Is it true that any fraction $a/b$ can be written in infinitely many ways as a sum of different Egyptian fractions (those with denominator equal to 1)?

Answer 1

The key is the identity: $$\frac1b = \frac{1}{b+1} + \frac{1}{b(b+1)}\tag{*1}$$

For any positive rational number $\frac{a}{b}$, you first express it as a sum of reciprocals of positive integers. $$\frac{a}{b} = \underbrace{\frac{1}{b} + \cdots + \frac{1}{b}}_{a \text{ terms}}$$ Start from any sum of reciprocals, if the corresponding integers are not distinct, pick one of the duplicated integers and apply identity $(*1)$. Repeat this procedure if the remaining integers are not distinct. In finitely many steps, this process will terminate. This end result is an expression of $\frac{a}{b}$ as a sum of reciprocals of distinct positive integers.

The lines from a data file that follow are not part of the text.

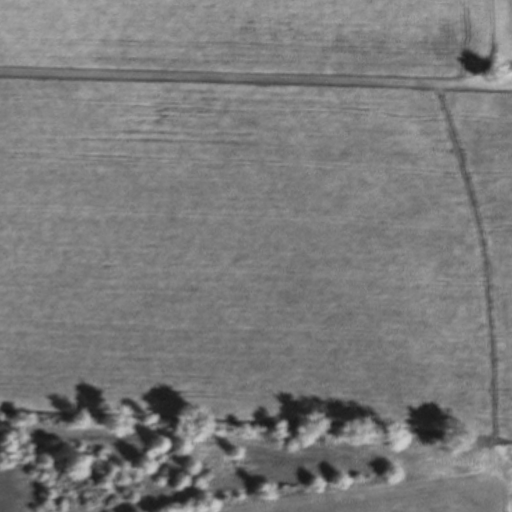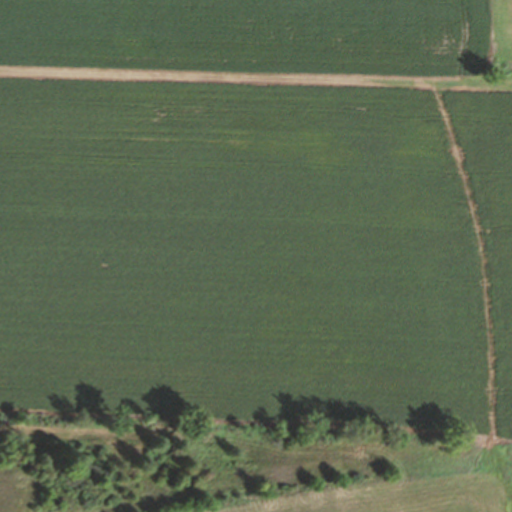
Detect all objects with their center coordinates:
park: (500, 37)
crop: (271, 257)
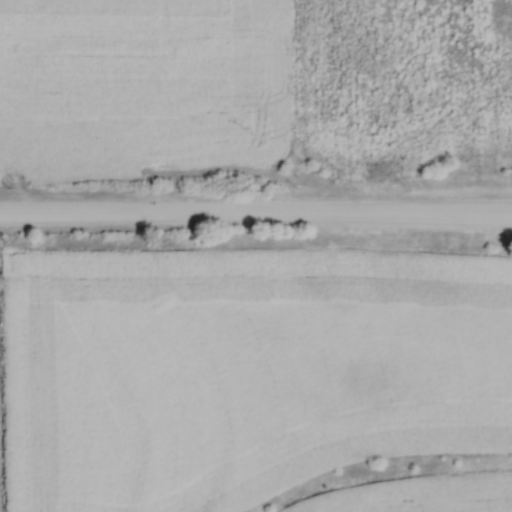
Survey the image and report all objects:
road: (255, 212)
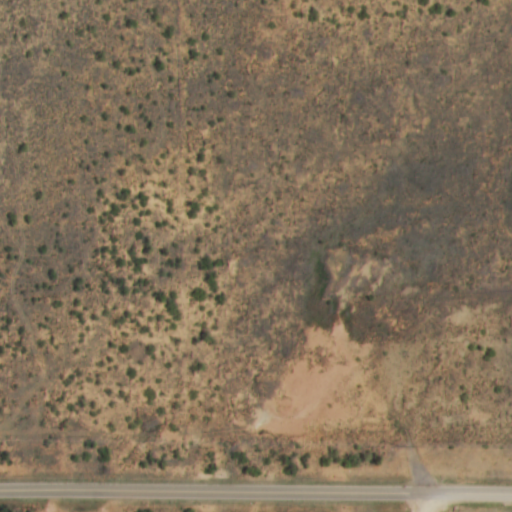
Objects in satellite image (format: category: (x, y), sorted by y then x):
road: (256, 493)
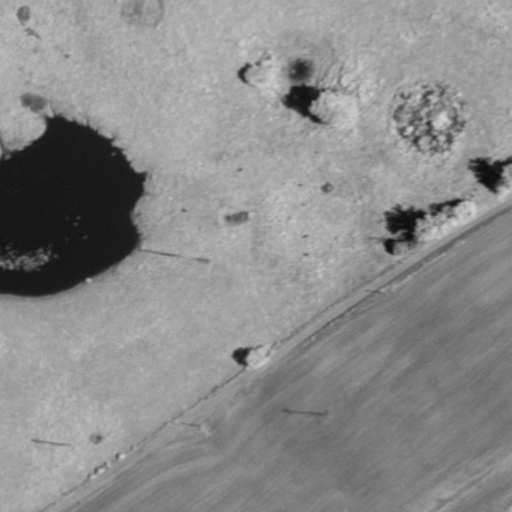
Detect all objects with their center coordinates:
road: (281, 353)
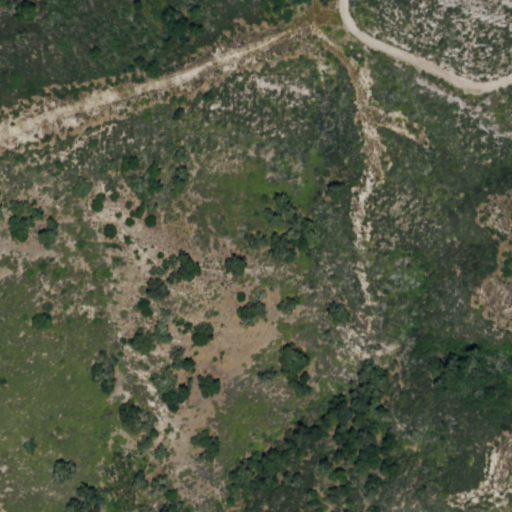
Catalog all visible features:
road: (411, 56)
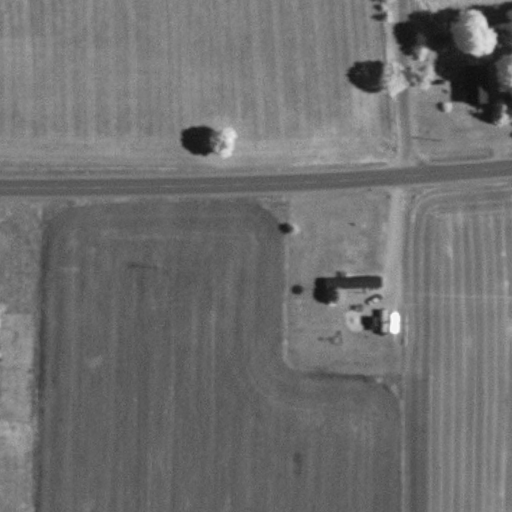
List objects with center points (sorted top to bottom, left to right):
building: (475, 82)
road: (409, 87)
road: (256, 178)
building: (354, 282)
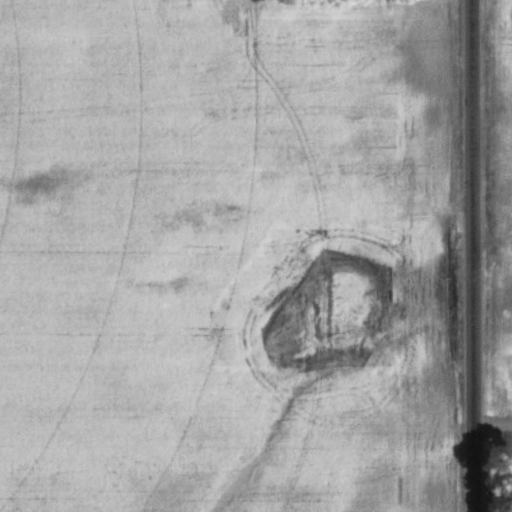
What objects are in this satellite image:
road: (470, 256)
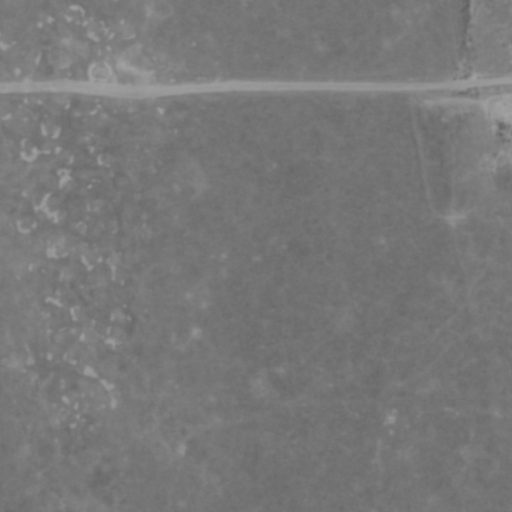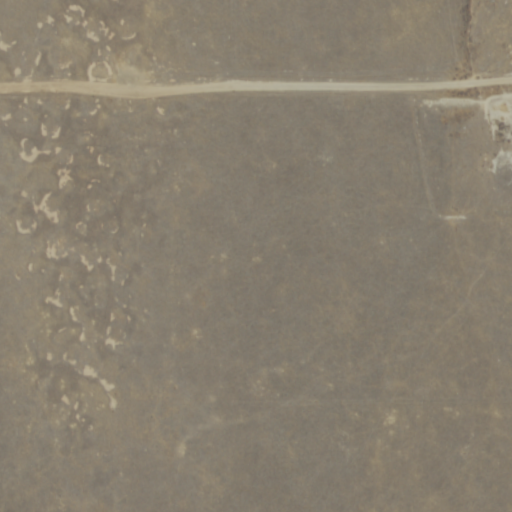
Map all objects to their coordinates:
road: (256, 95)
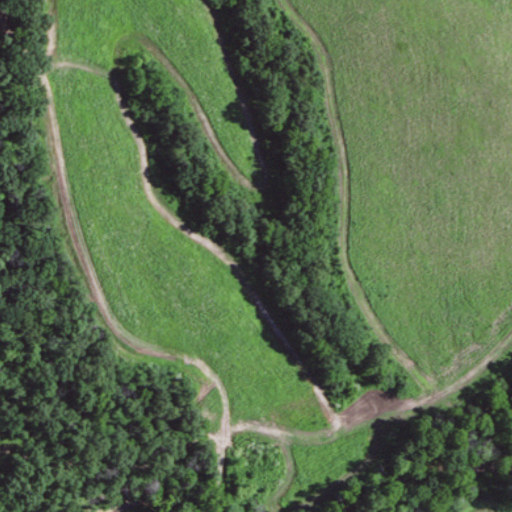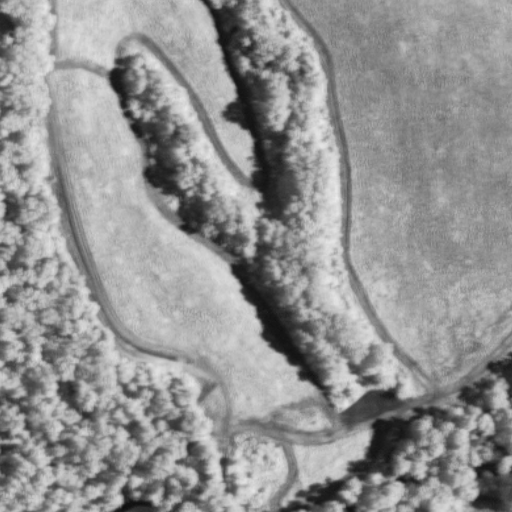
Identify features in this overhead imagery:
road: (135, 266)
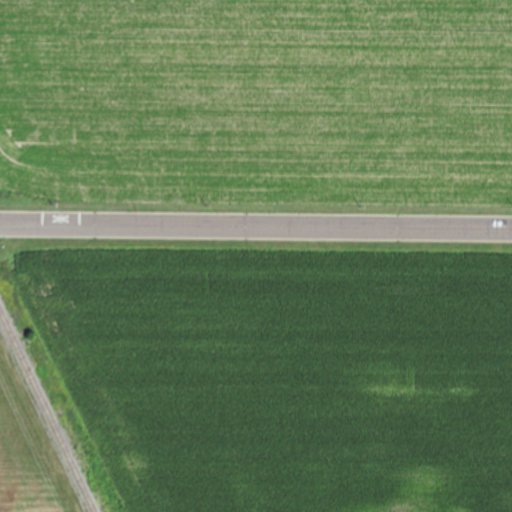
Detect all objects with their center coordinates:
crop: (257, 104)
road: (256, 227)
railway: (46, 408)
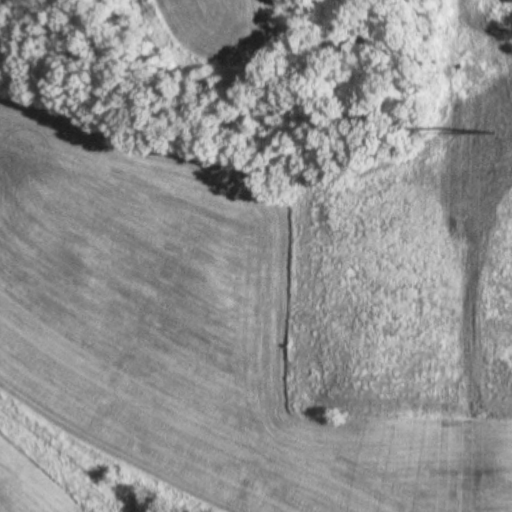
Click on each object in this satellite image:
power tower: (488, 130)
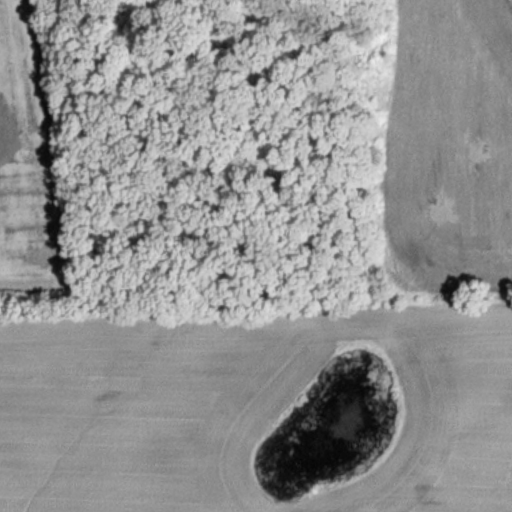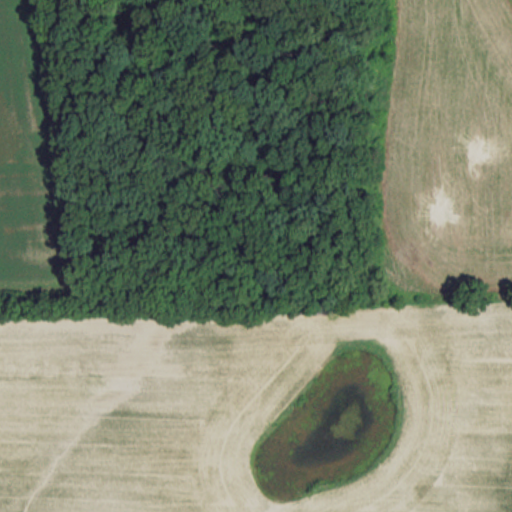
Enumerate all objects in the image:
crop: (259, 404)
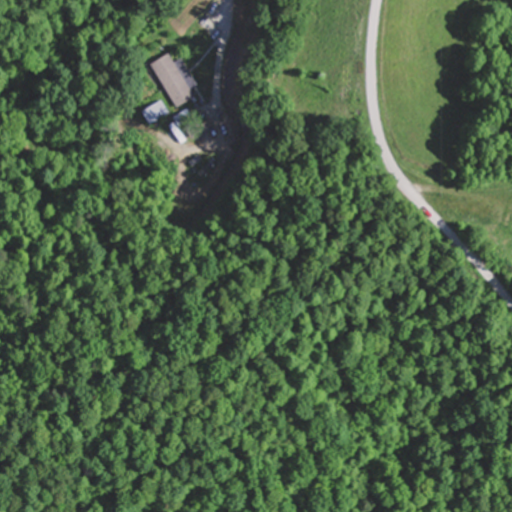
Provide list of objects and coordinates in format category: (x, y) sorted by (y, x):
building: (172, 80)
building: (154, 115)
road: (394, 172)
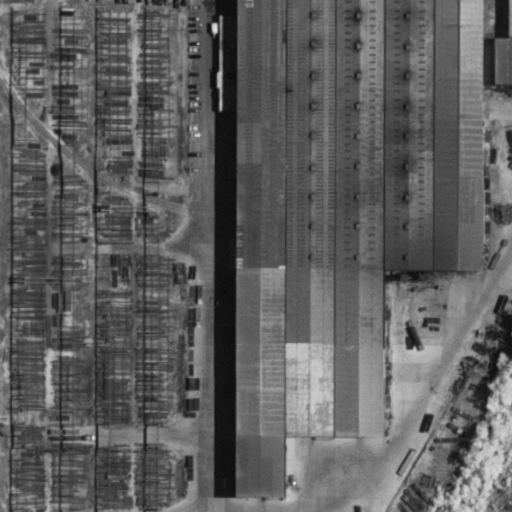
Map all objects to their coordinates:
building: (502, 50)
railway: (96, 172)
building: (335, 203)
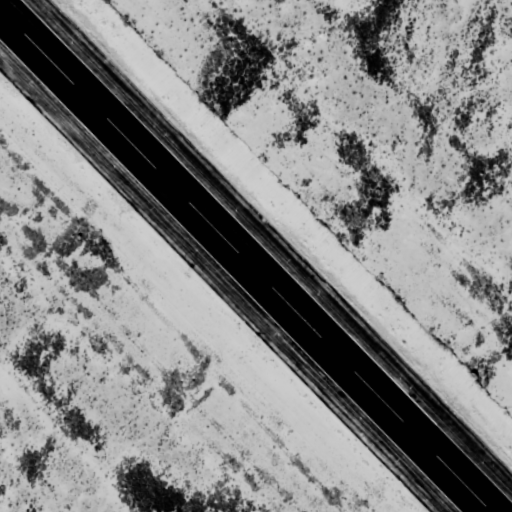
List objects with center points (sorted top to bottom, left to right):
airport runway: (245, 260)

$$\frac{a}{b} = \frac{1}{b_1} + \frac{1}{b_2} + \cdots + \frac{1}{b_{n-1}} + \frac{1}{b_n}$$

where $b = b_1 < b_2 < \cdots < b_n$.

$b_n$ is the "largest integer" appear in above sum. Apply $(*1)$ to this $b_n$, you obtain a new expression of $\frac{a}{b}$ as a sum of distinct reciprocals with larger "largest integer".

$$\frac{a}{b} = \frac{1}{b_1} + \frac{1}{b_2} + \cdots + \frac{1}{b_{n-1}} + \frac{1}{b_n+1} + \frac{1}{b_n(b_n + 1)}$$

Repeat this procedure, you can generate as many sum of reciprocals for $\frac{a}{b}$ as you wish.